Checked Uninitialized Memory

Like C, all stack variables in Rust are uninitialized until a value is explicitly assigned to them. Unlike C, Rust statically prevents you from ever reading them until you do:

fn main() { let x: i32; println!("{}", x); }
| 3 | println!("{}", x); | ^ use of possibly uninitialized `x`

This is based off of a basic branch analysis: every branch must assign a value to x before it is first used. For short, we also say that "x is init" or "x is uninit".

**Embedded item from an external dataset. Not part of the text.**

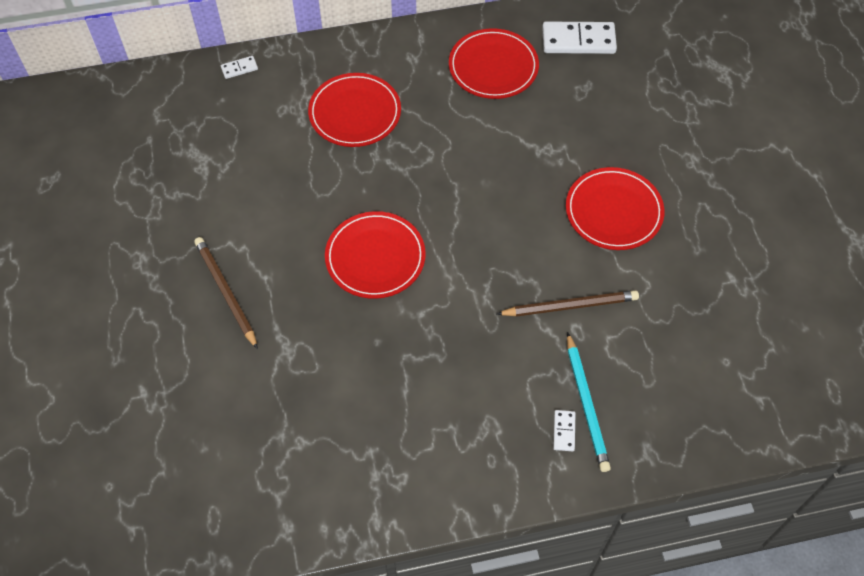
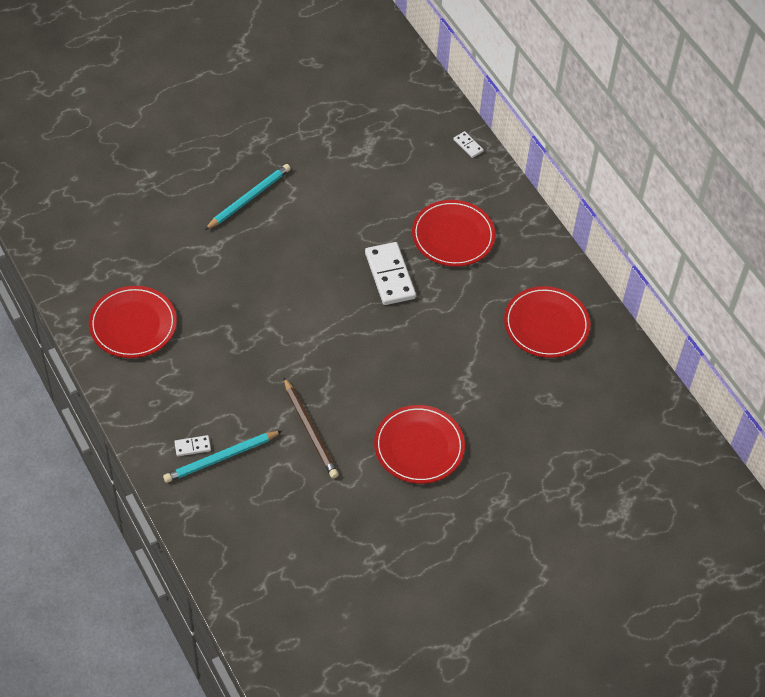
camera: 70 degrees right, 5 degrees down
(225, 292) = (249, 198): brown pencil -> turquoise pencil
(375, 257) = (312, 285): red plate -> red plate (133, 324)
(578, 41) = (607, 385): white domino -> white domino (389, 275)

Interestingly, Rust doesn't require the variable to be mutable to perform a delayed initialization if every branch assigns exactly once. However the analysis does not take advantage of constant analysis or anything like that. So this compiles:

fn main() { let x: i32; if true { x = 1; } else { x = 2; } println!("{}", x); }

but this doesn't:

fn main() { let x: i32; if true { x = 1; } println!("{}", x); }
| 6 | println!("{}", x); | ^ use of possibly uninitialized `x`

while this does:

fn main() { let x: i32; if true { x = 1; println!("{}", x); } // Don't care that there are branches where it's not initialized // since we don't use the value in those branches }

Of course, while the analysis doesn't consider actual values, it does have a relatively sophisticated understanding of dependencies and control flow. For instance, this works:

#![allow(unused)] fn main() { let x: i32; loop { // Rust doesn't understand that this branch will be taken unconditionally, // because it relies on actual values. if true { // But it does understand that it will only be taken once because // we unconditionally break out of it. Therefore `x` doesn't // need to be marked as mutable. x = 0; break; } } // It also knows that it's impossible to get here without reaching the break. // And therefore that `x` must be initialized here! println!("{}", x); }

If a value is moved out of a variable, that variable becomes logically uninitialized if the type of the value isn't Copy. That is:

fn main() { let x = 0; let y = Box::new(0); let z1 = x; // x is still valid because i32 is Copy let z2 = y; // y is now logically uninitialized because Box isn't Copy }

However reassigning y in this example would require y to be marked as mutable, as a Safe Rust program could observe that the value of y changed:

fn main() { let mut y = Box::new(0); let z = y; // y is now logically uninitialized because Box isn't Copy y = Box::new(1); // reinitialize y }

Otherwise it's like y is a brand new variable.